Modeled and observed equatorial thermospheric winds and temperatures

Abstract

AbstractThermospheric winds and temperatures must be correctly specified to understand the impacts of lower atmosphere processes on the upper atmosphere and to measure the global effects of high‐latitude magnetospheric processes. Fabry‐Perot interferometers can estimate these parameters by measuring the characteristic 630.0 nm emission that is produced at around 250 km altitude. These sophisticated instruments exist at only a few locations globally, so models are often employed to provide wind and temperature estimates elsewhere. This study is composed of two parts.

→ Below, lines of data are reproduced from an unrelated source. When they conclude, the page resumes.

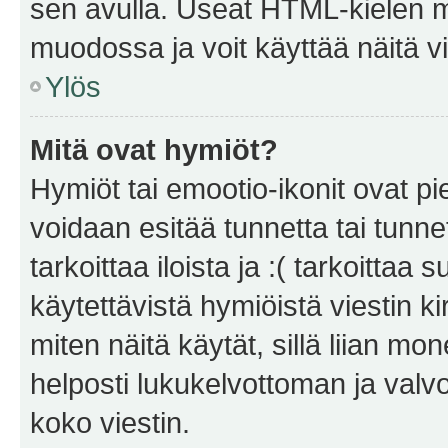
sen avulla. Useat HTML-kielen m
muodossa ja voit käyttää näitä vi
Ylös
Mitä ovat hymiöt?
Hymiöt tai emootio-ikonit ovat pie
voidaan esitää tunnetta tai tunnet
tarkoittaa iloista ja :( tarkoittaa 
käytettävistä hymiöistä viestin k
miten näitä käytät, sillä liian m
helposti lukukelvottoman ja valvo
koko viestin.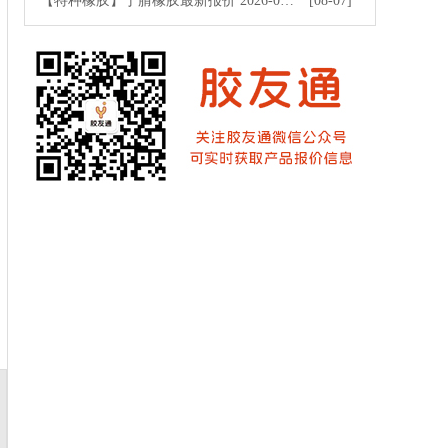
【特种橡胶】丁腈橡胶最新报价 2026-08-07
[08-07]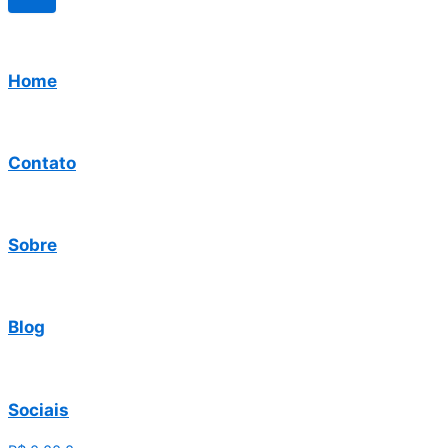
Home
Contato
Sobre
Blog
Sociais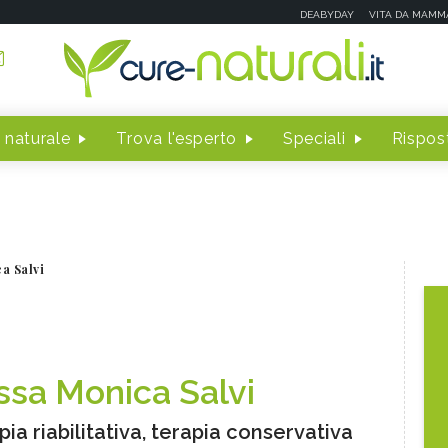
DEABYDAY
VITA DA MAMM
 naturale
Trova l'esperto
Speciali
Rispost
a Salvi
.ssa Monica Salvi
pia riabilitativa, terapia conservativa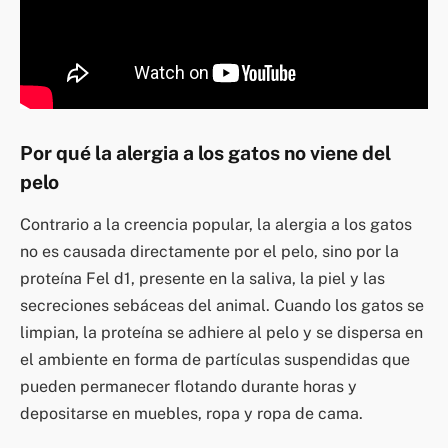
Por qué la alergia a los gatos no viene del
pelo
Contrario a la creencia popular, la alergia a los gatos
no es causada directamente por el pelo, sino por la
proteína Fel d1, presente en la saliva, la piel y las
secreciones sebáceas del animal. Cuando los gatos se
limpian, la proteína se adhiere al pelo y se dispersa en
el ambiente en forma de partículas suspendidas que
pueden permanecer flotando durante horas y
depositarse en muebles, ropa y ropa de cama.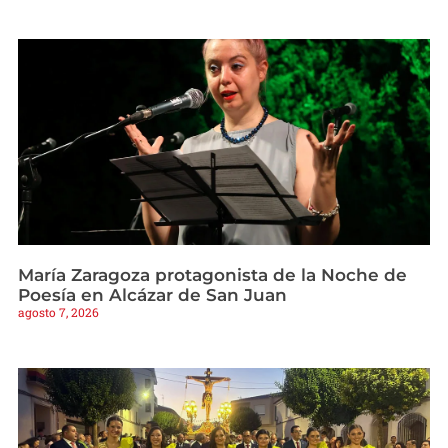
María Zaragoza protagonista de la Noche de
Poesía en Alcázar de San Juan
agosto 7, 2026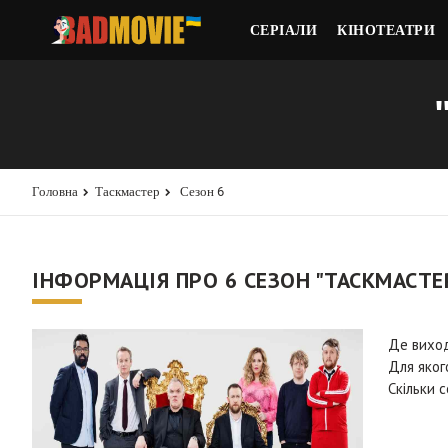
СЕРІАЛИ
КІНОТЕАТРИ
Головна
Таскмастер
Сезон 6
ІНФОРМАЦІЯ ПРО 6 СЕЗОН "ТАСКМАСТЕ
Де вихо
Для яког
Скільки с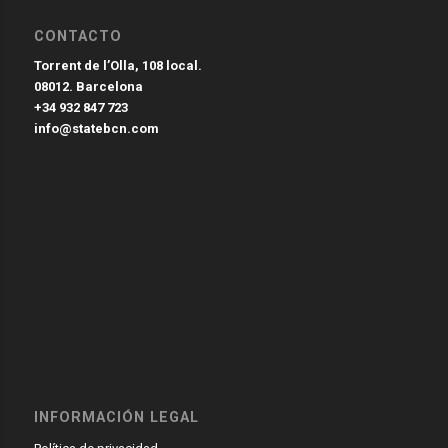
CONTACTO
Torrent de l’Olla, 108 local.
08012. Barcelona
+34 932 847 723
info@statebcn.com
INFORMACIÓN LEGAL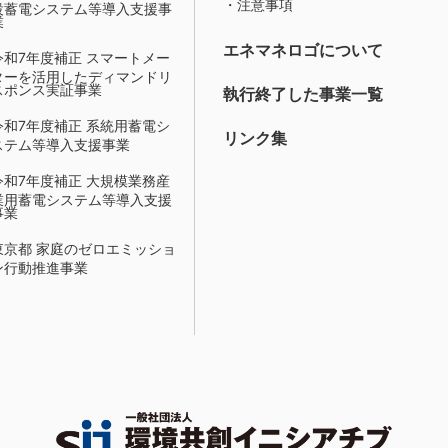
・注意事項
設蓄電システム等導入支援事
業
エネマネロゴについて
令和7年度補正 スマートメー
ターを活用したディマンドリ
スポンス実証事業
執行終了した事業一覧
令和7年度補正 系統用蓄電シ
リンク集
ステム等導入支援事業
令和7年度補正 大規模業務産
業用蓄電システム等導入支援
事業
東京都 家庭のゼロエミッショ
ン行動推進事業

First, observing system simulation experiments estimate the accuracy of Fabry‐Perot interferometer observations using the Thermosphere‐Ionosphere‐Electrodynamics General Circulation Model (TIEGCM) and the Whole Atmosphere Community Climate Model eXtended (WACCM‐X). Atmospheric observational error sources are found to be very small across two test periods (September 2000 and September 2010) and using two different “truth” models. The largest magnitude wind observation error is found to be 16.9 m/s, root‐mean‐square errors are 2.3 m/s, and the bias is 0.9 m/s. The largest‐magnitude temperature observation error is found to be 63.7 K, root‐mean‐square errors over the test period are 6.7 K, and the bias is 2.8 K. Modeled redline emission altitudes vary by over 100 km, far more than was expected. Second, several models (TIEGCM, WACCM‐X, the Horizontal Wind Model, and the Mass Spectrometer Incoherent Scatter model) are assessed using interferometer winds and temperatures from Cariri and Cajazeiras, Brazil, as ground truth. In the best cases, the models reproduce wind variability without systematic biases but show no ability to predict instantaneous values, although temperatures are modeled more accurately.